Rumpus: Do you find that message, this book is especially necessary today?
Shanahan: I often ask my students, “The world is literally and figuratively on fire. Of all the things we could do with our lives, why write poems?” There are many answers to that question, of course, but chiefly, for me, it’s about the elevation of consciousness, the understanding of portions of human experience, even when that experience is far from our own, that poetry enables.
As a species, we can’t even agree, for example, that the climate crisis is real, or, as I put it in a poem in the book, that “we are all the same animal.” We can’t get on the same page about scientific fact, even when it requires our urgent, collective attention if we’re going to make it. And that must be rooted in the competing priorities generated by our separateness.
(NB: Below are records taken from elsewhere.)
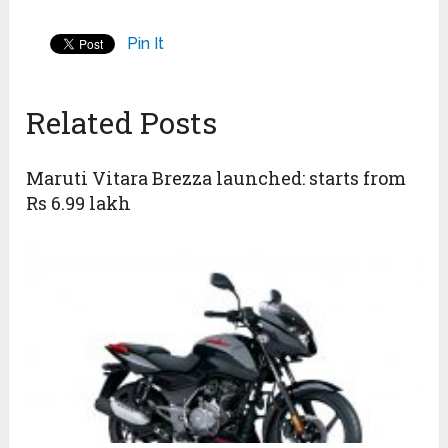
Pin It
Related Posts
Maruti Vitara Brezza launched: starts from
Rs 6.99 lakh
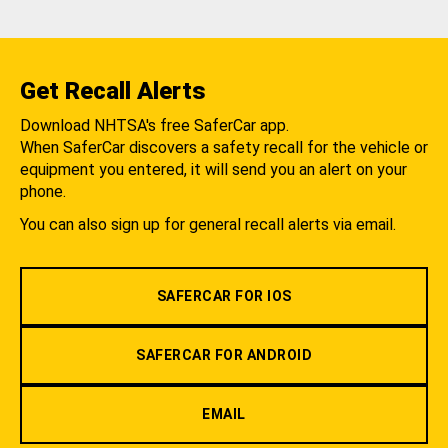
Get Recall Alerts
Download NHTSA's free SaferCar app.
When SaferCar discovers a safety recall for the vehicle or
equipment you entered, it will send you an alert on your
phone.
You can also sign up for general recall alerts via email.
SAFERCAR FOR IOS
SAFERCAR FOR ANDROID
EMAIL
So yes, I think now is as good a time as any to spread a message of oneness.
Rumpus: What’s next for you?
Shanahan: I am working on a memoir that treats, in prose, the same subjects as the books of poetry, and I’ve also started my third book of poetry—a book-length epistolary poem to Whiteness. The poem is poly-vocal, written by many “authors,” and moves across time and space. There’s a section that comes out of the seventh century Arab slave trade, for example, preceding a section that comes out of the contemporary Bronx. It’s very global in orientation, as I am as a person and a poet, and I’m excited to keep ‘finding’ it.